I agree with virtually all of the above. I think it's wrong to accuse Ken of "resorting to the knee-jerk name-calling." But I also think the other points you make are more likely to lead somewhere useful.

> Just because he criticizes, however wrongly, what you do and
> who you specifically work with does not make him a racist.

True in principle, but now you're misreading Ken.

> This may be irrelevent info, but I remember Christopher posting in the past
> that he wants to burn down the prisons in Washington, DC (percentage of
> black inmates, 90) that he wants to enable a rather poor neighborhood of DC
> to set up its own radio station (percentage of black population, 80), and
> that the signature on some of his posts has been "The New Abolitionists."
> Maybe all this was cheeky, but I dont think so; I took him seriously. And
> of course none of this means he isn't a racist, but I don't see where your
> proof comes from--other than it being an easy accusation to make.

"The New Abolitionists" was a term used by some of the white folks associated with the founding of the NAACP. It's always seemed more ludicrous (given Christopher's osetnsible politics) than cheeky to me. But cheeky enough, I suppose.

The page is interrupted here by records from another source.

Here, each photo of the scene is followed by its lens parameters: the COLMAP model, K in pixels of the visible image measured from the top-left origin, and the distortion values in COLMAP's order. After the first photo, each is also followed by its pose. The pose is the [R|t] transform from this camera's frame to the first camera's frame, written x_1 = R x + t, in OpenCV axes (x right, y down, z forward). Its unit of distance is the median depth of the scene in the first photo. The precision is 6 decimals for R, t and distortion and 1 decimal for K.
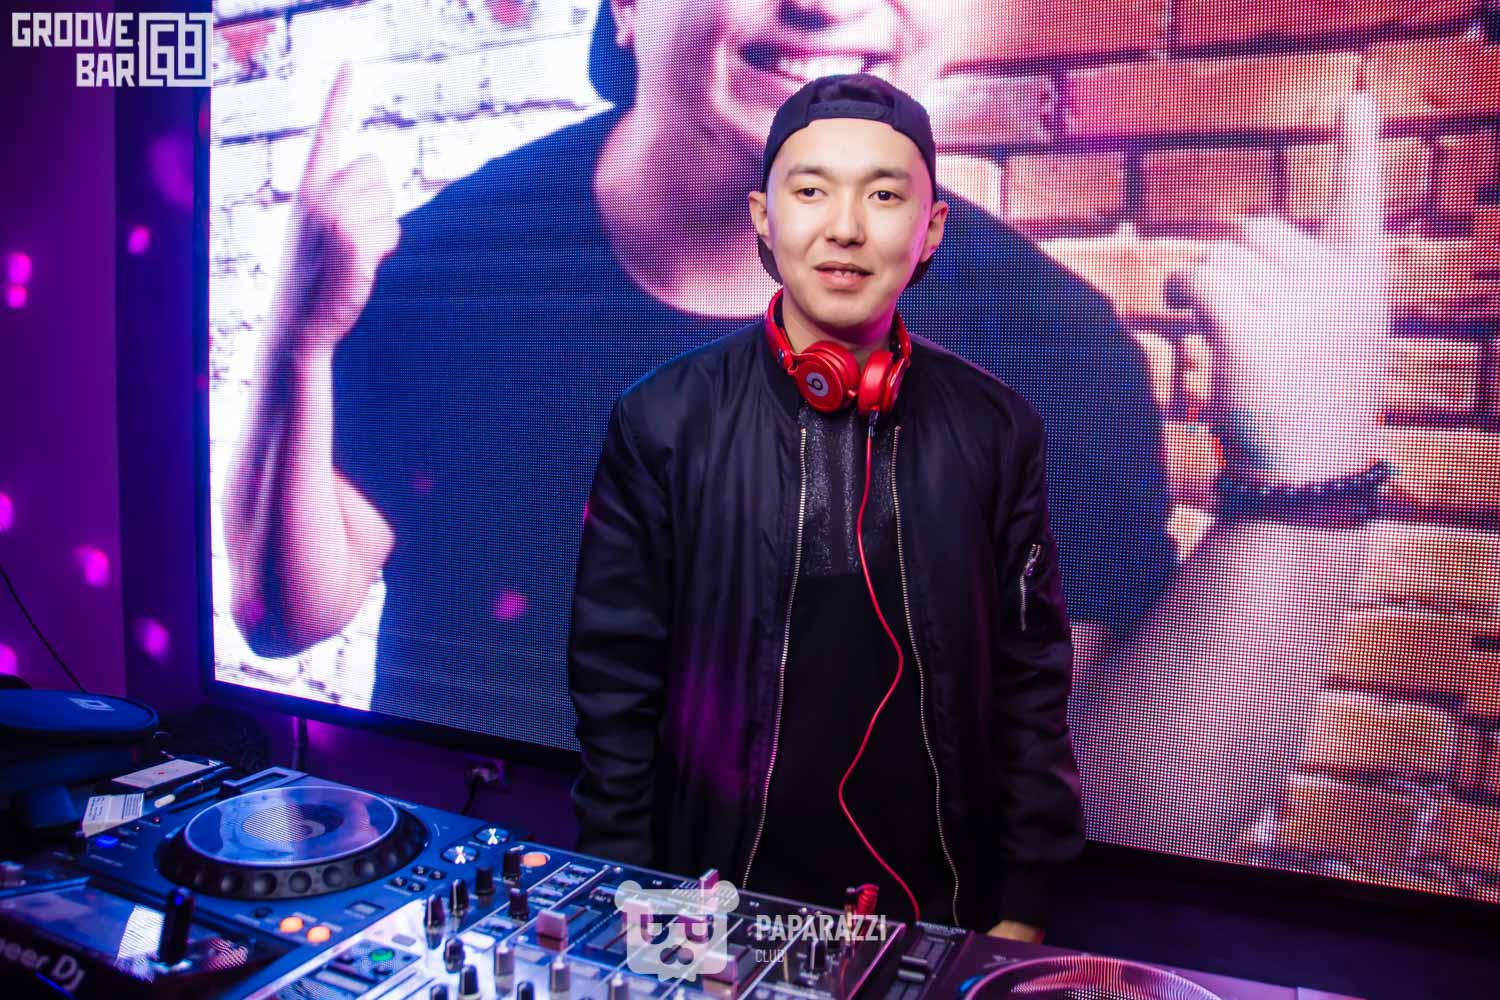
lens RADIAL K [[1162.3, 0, 750.0], [0, 1162.3, 500.0], [0, 0, 1]] dist [-0.162439, 0.114370]
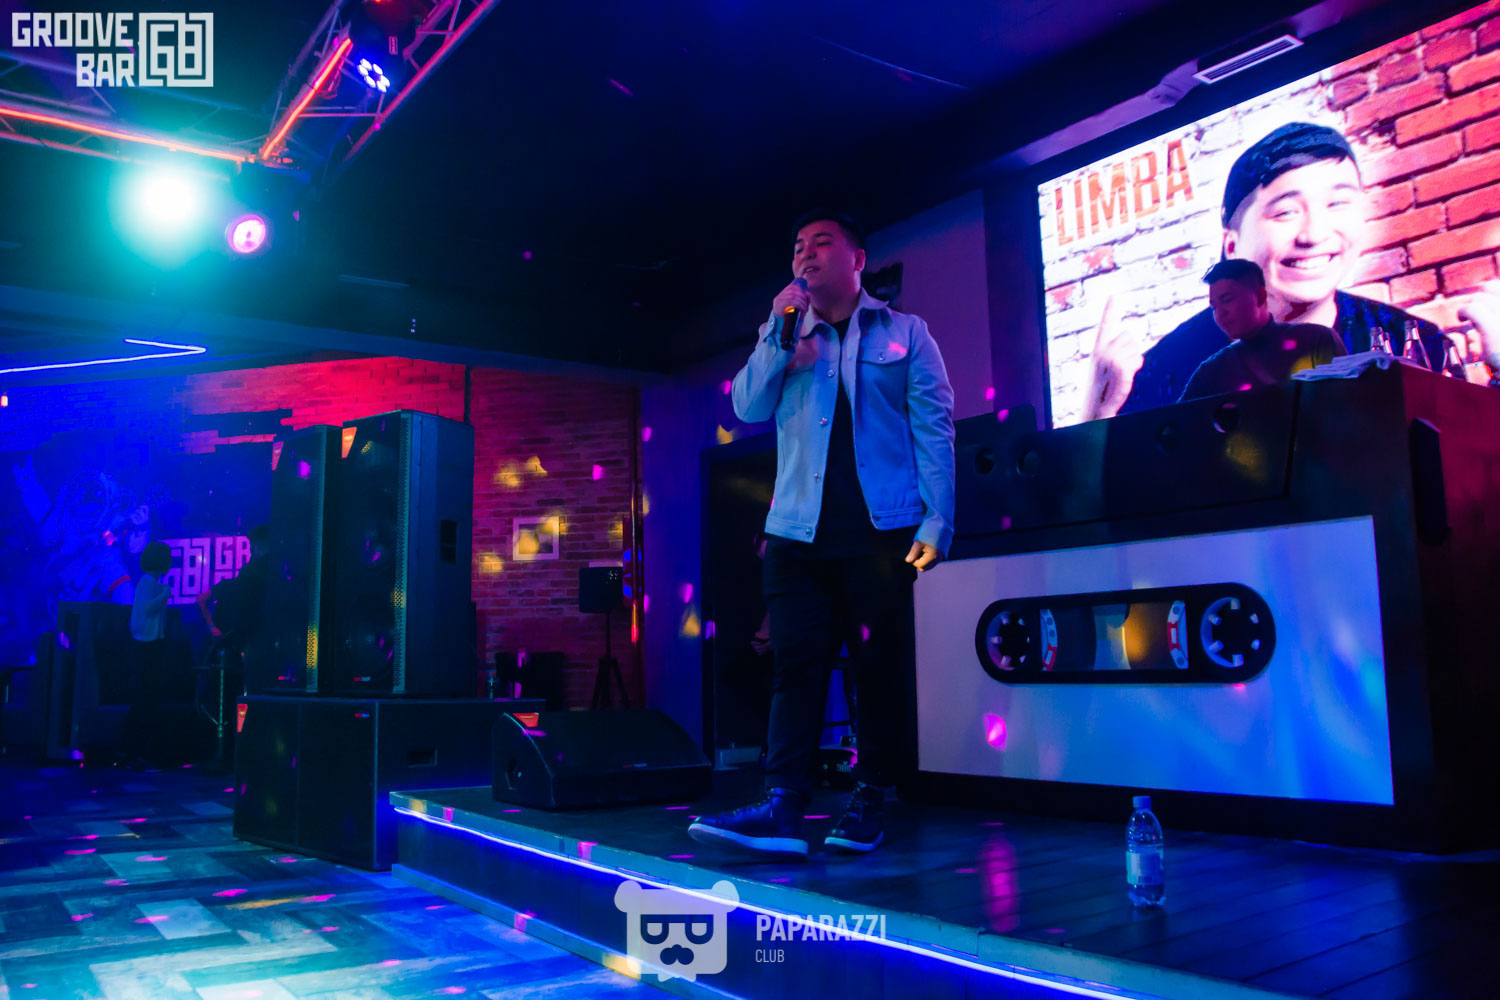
lens RADIAL K [[1162.3, 0, 750.0], [0, 1162.3, 500.0], [0, 0, 1]] dist [-0.162439, 0.114370]
pose [[0.865670, -0.105108, -0.489456, 0.156485], [-0.006268, 0.975358, -0.220538, 0.786911], [0.500575, 0.193981, 0.843680, -1.846940]]
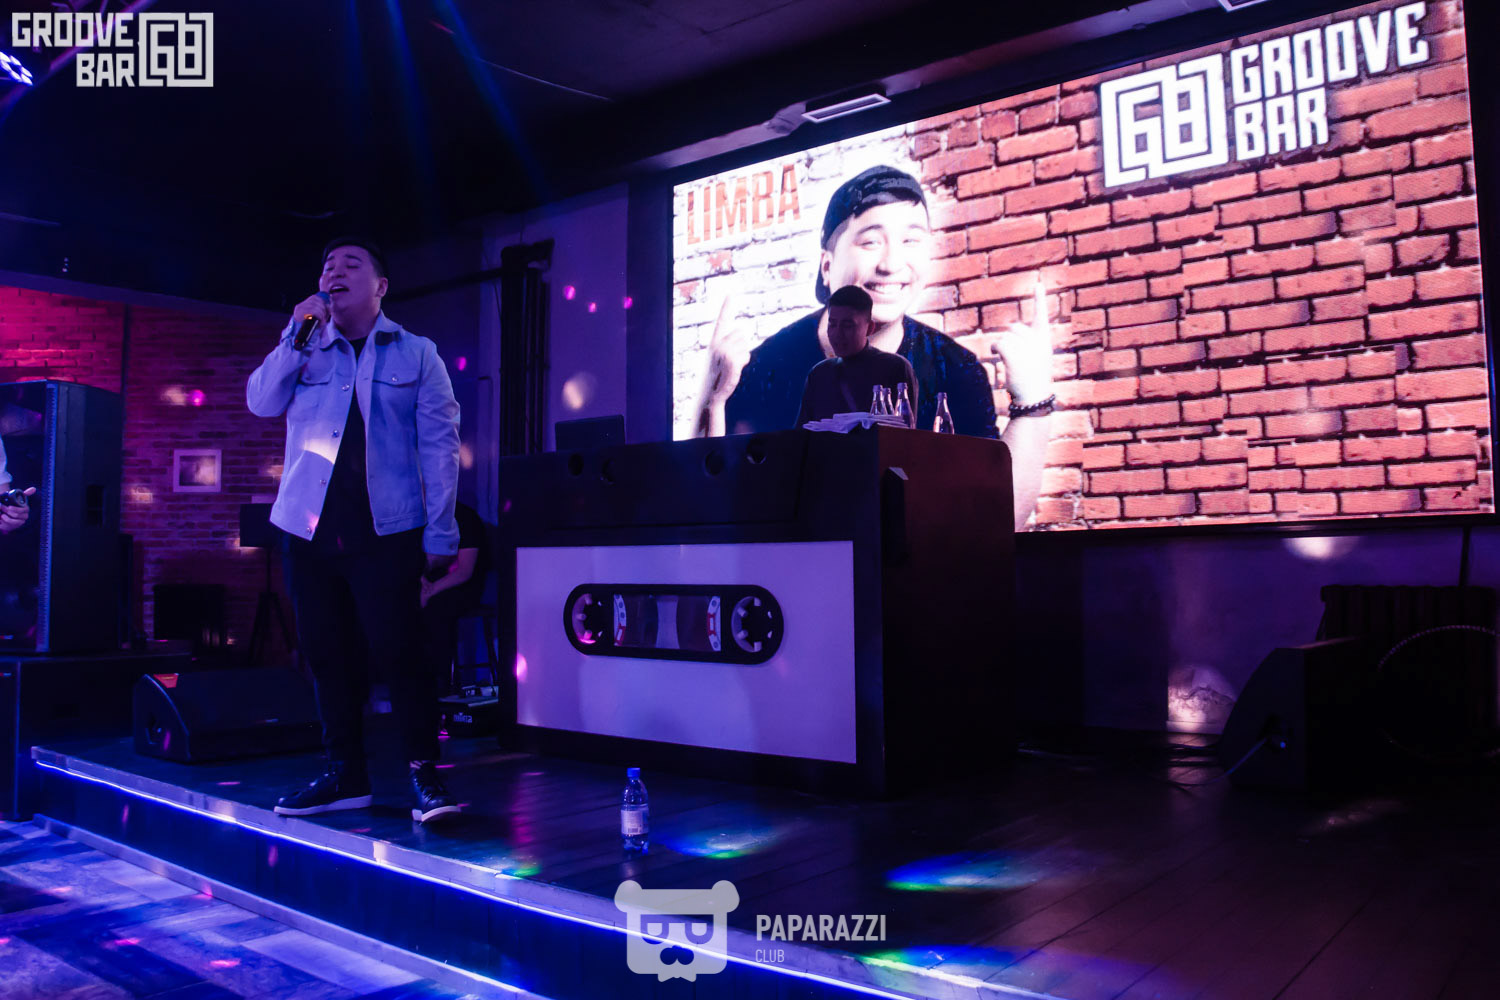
lens RADIAL K [[1162.3, 0, 750.0], [0, 1162.3, 500.0], [0, 0, 1]] dist [-0.162439, 0.114370]
pose [[0.966427, -0.046052, -0.252782, 0.504228], [0.008751, 0.989136, -0.146745, 0.685824], [0.256794, 0.139606, 0.956330, -2.148848]]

How any of this proves that a given post of his isn't racist is beyond me, however. A good deal of what he writes seems dedicated (consciously or not) to racial mystification (in the name of the exact opposite, natch!) A racist streak in such thinking is hardly unheard of. We all know we live in a racist society, and have to struggle against internalized racism on an ongoing basis. One needn't be playing "holier than thou" to call things as you see them.

But what's most important is that Ken presented a specific context for his claim -- and you're doing a good deal to ignore that context. Again, I agree that your critical approach is probably more fruitful, but Ken was expressing a point of view borne of experience you seem (inadvertanly, I'm sure) too eager to brush aside.

> > Finally, why do you
> >put the words "the cause" in quotation marks?
> Because he was mocking the people he was describing. Cheap, yes, but it
> doesn't mean he is against the cause.

Not by itself. In the context of everything he's written, though...

-- Paul Rosenberg Reason and Democracy rad at

"Let's put the information BACK into the information age!"